The reason for maintaining vigilance is that next year marks the 50th anniversary of diplomatic relations between Korea and Indonesia. Cultural exchanges and events are expected to increase significantly compared to previous years, making proactive responses important. The overseas expansion of content companies is no different. With COVID-19 restrictions eased and steady growth in demand for K-content, exchanges are expected to become more frequent.

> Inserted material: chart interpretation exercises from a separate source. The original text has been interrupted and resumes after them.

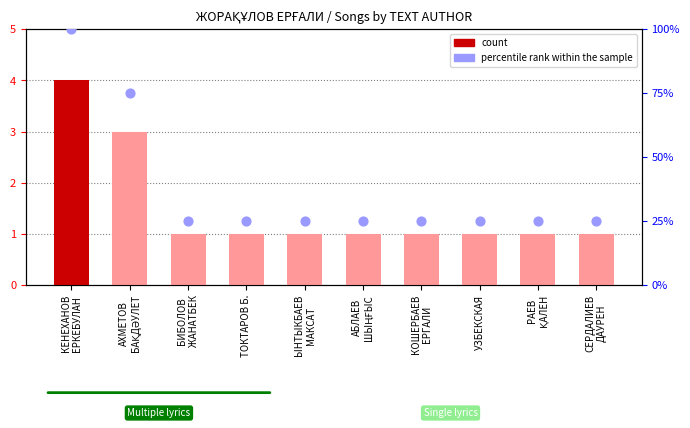

At which category is the sum across all series the highest?

КЕНЕХАНОВ
ЕРКЕБУЛАН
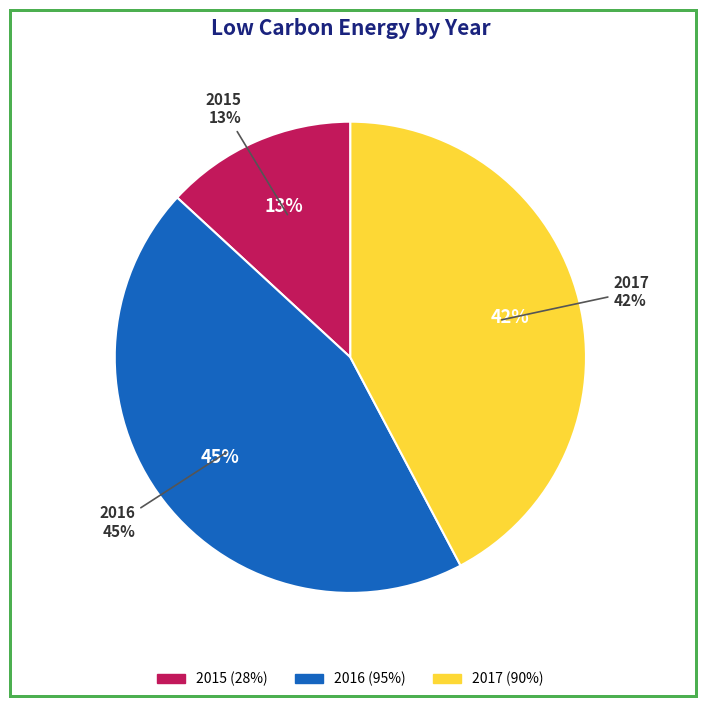

The 2016 slice represents 45% of the pie. True or false?

True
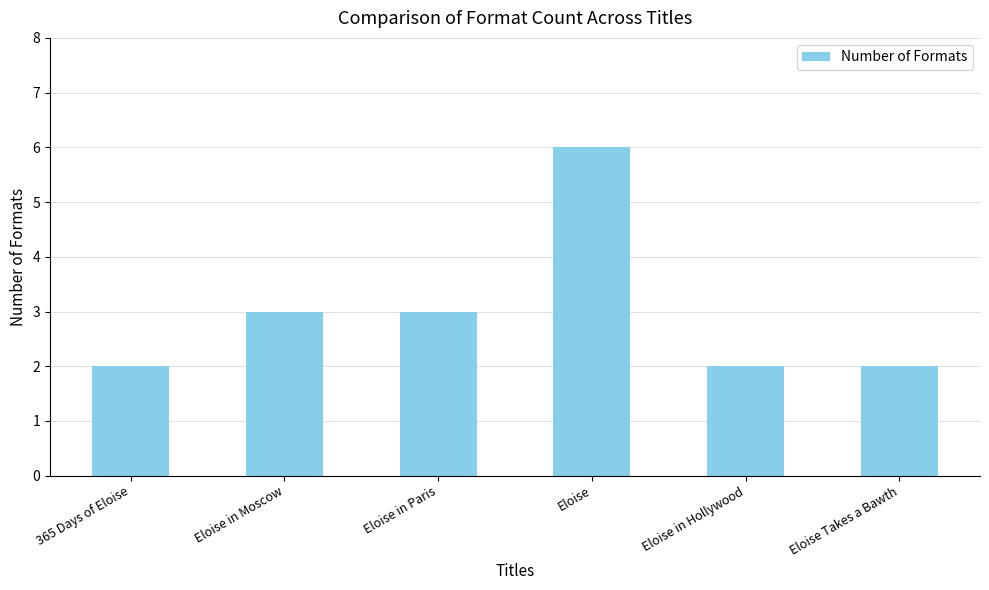

Read the value at Eloise in Paris.

3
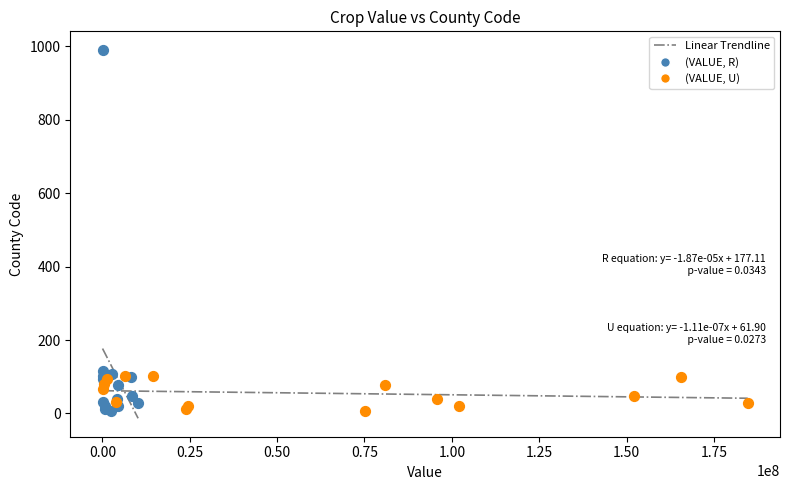

Which series reaches the maximum Y coordinate?

(VALUE, R)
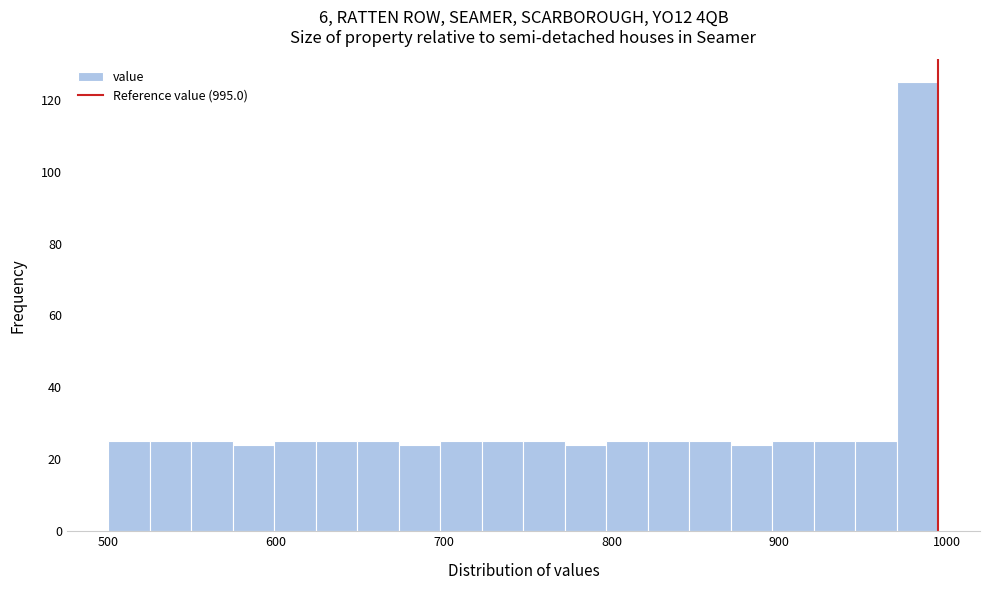

Around what value on the x-axis is the tallest bar? Give the approximate position of its centre, as read against the axis.

980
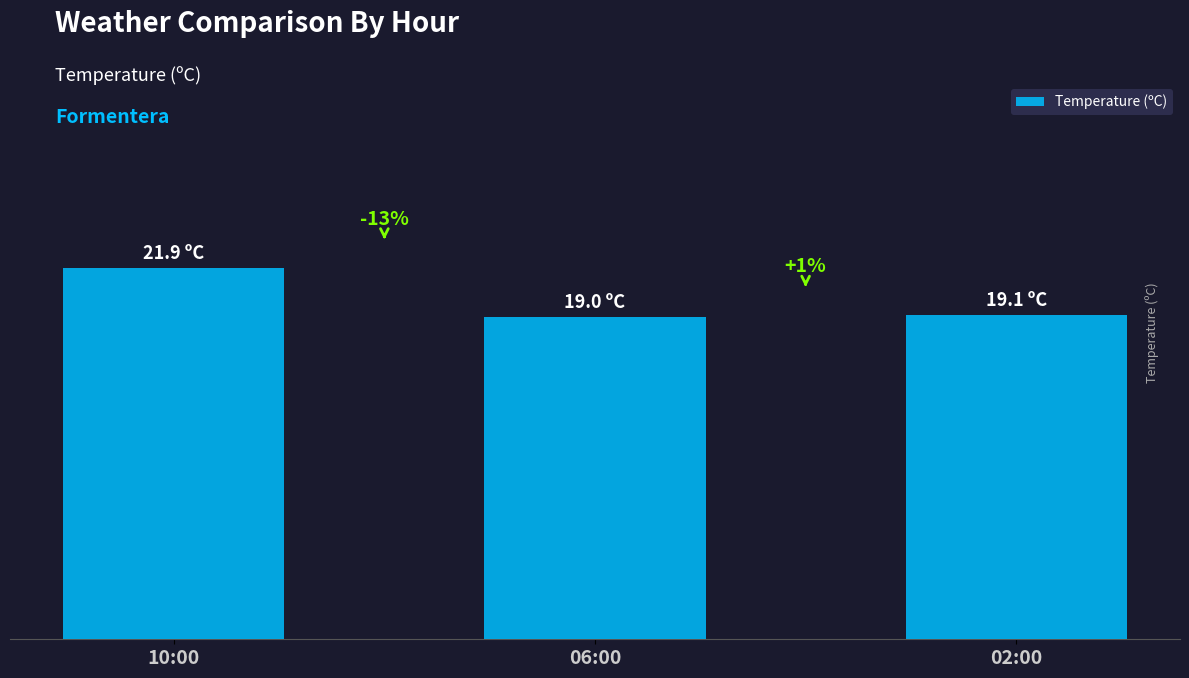

At which label is the value closest to 20?

02:00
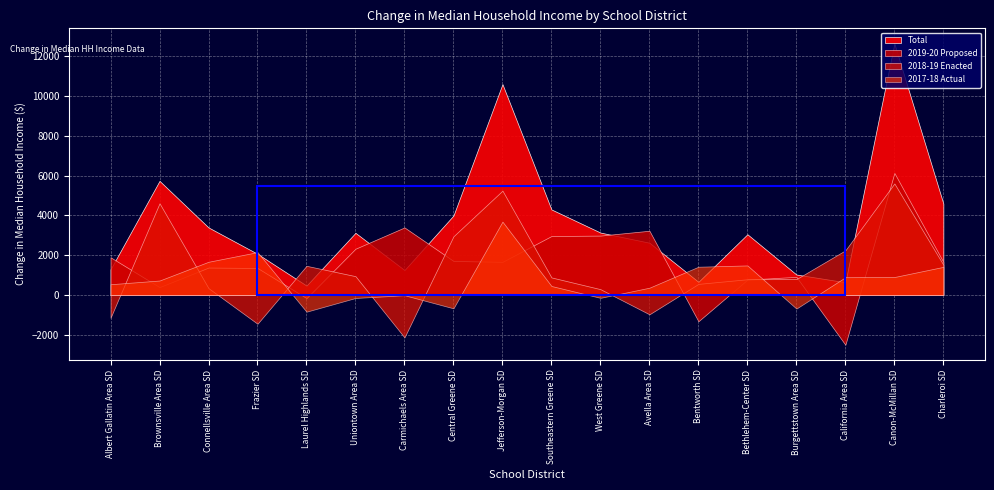

What is the maximum value for Total?

12646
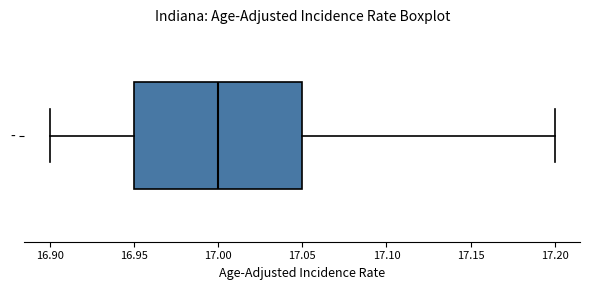

Transcribe this box plot: give where the median line is, the range the box spans, and where the two whiskers end, as read against the x-axis. The values are not printed on the chart, so give them approximately, as read against the axis.

median 17.00, box 16.95 to 17.05, whiskers 16.90 to 17.20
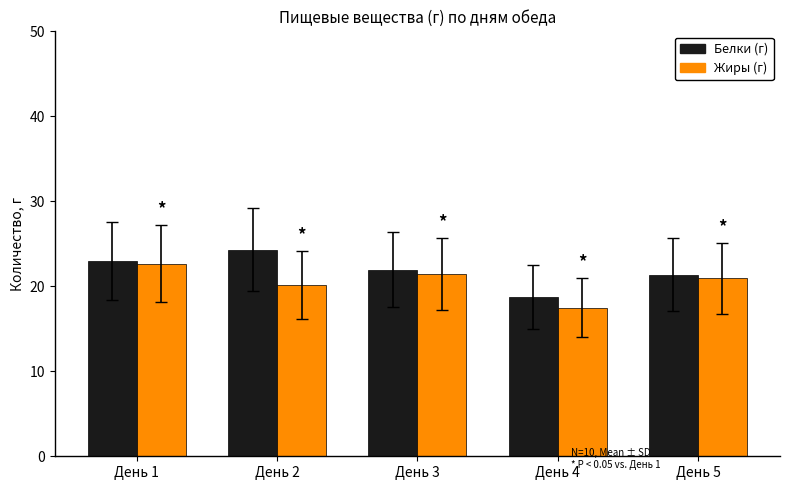

Does the chart contain stacked bars?

No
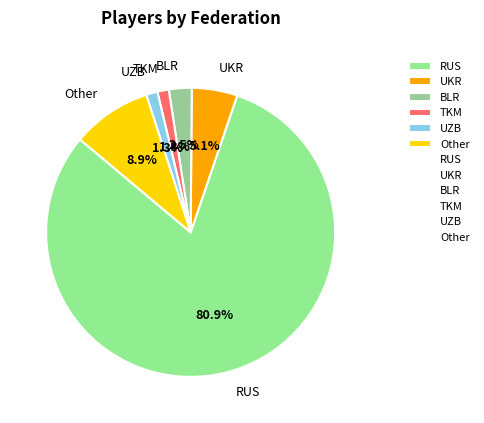

Approximately how many times larger is the value at UKR compared to Other?

0.6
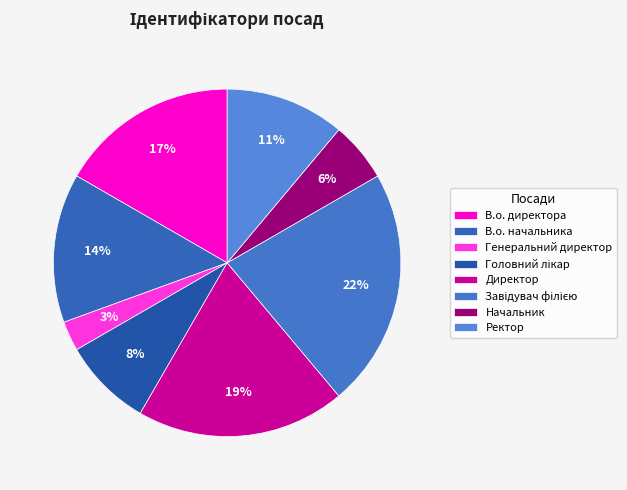

What is the largest slice in the pie chart?

Завідувач філією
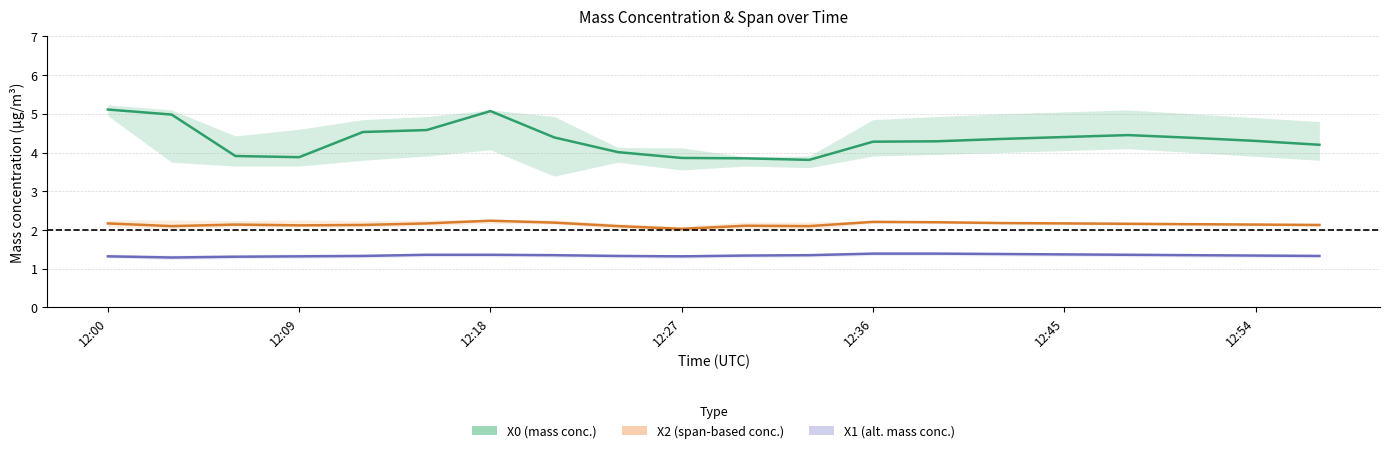

How many categories are shown in the chart?

20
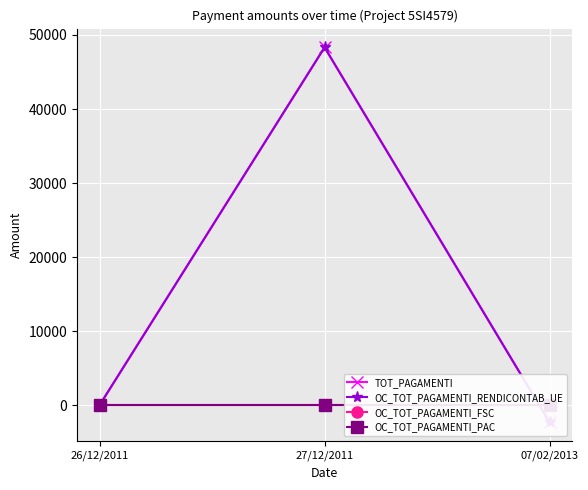

How many distinct data groups are displayed?

4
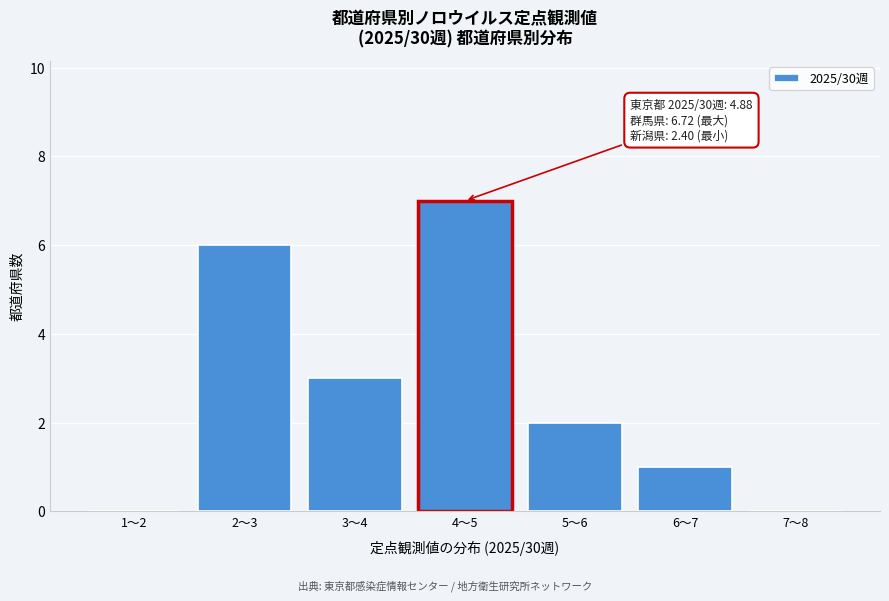

Reading right to left, list all the values displayed in this chart.

7〜8=0	6〜7=1	5〜6=2	4〜5=7	3〜4=3	2〜3=6	1〜2=0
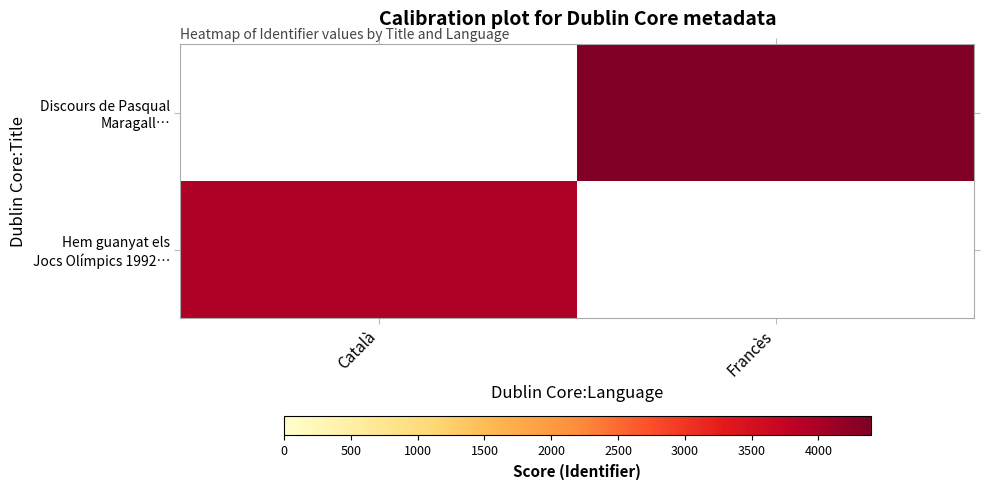

Is the value of Discours de Pasqual Maragall… at Francès greater than the value of Hem guanyat els Jocs Olímpics 1992… at Català?

Yes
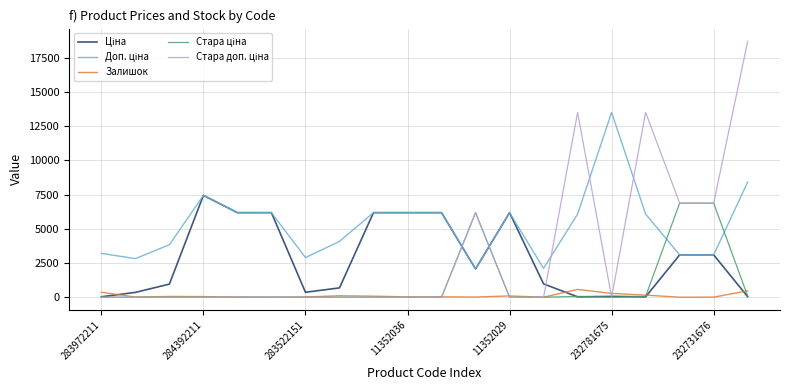

Reading left to right, list all the values displayed in this chart.

Ціна: 32.0	352.6	958.4	7444.6	6182.6	6182.6	362.1	680.4	6182.6	6182.6	6182.6	2066.2	6182.6	973.0	27.0	60.0	27.0	3094.7	3094.7	37.4
Доп. ціна: 3205.0	2821.2	3833.8	7444.6	6182.6	6182.6	2896.6	4082.3	6182.6	6182.6	6182.6	2066.0	6182.6	2108.5	6079.0	13509.0	6079.0	3095.0	3095.0	8417.0
Залишок: 360.0	15.0	55.0	45.0	12.0	0.0	15.0	106.0	76.0	24.0	29.0	12.0	93.0	0.0	570.0	277.0	153.0	0.0	5.0	465.0
Стара ціна: 0.0	0.0	0.0	0.0	0.0	0.0	0.0	0.0	0.0	0.0	0.0	6182.6	0.0	0.0	60.0	0.0	60.0	6877.2	6877.2	83.1
Стара доп. ціна: 0.0	0.0	0.0	0.0	0.0	0.0	0.0	0.0	0.0	0.0	0.0	6182.6	0.0	0.0	13509.0	0.0	13509.0	6877.2	6877.2	18704.2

It is rare for contracts to be finalized within a month or two. Most local companies take about a year to review and present specific conditions. Content companies that are desperate for immediate profits often fail to secure contracts or end up selling content at low prices. For example, animation company A sold fifty-two episodes to local broadcaster B for $300 (approximately 390,000 KRW) per episode. Of course, dramas and variety shows tend to have better terms if they guarantee certain viewership ratings.
Director Kim advised, "It is essential to carefully review the financial status of local partners, contract cases with domestic companies, and market information, and to approach cautiously. If you establish a long-term strategy of six months to a year and consistently pursue it, you can achieve the best results."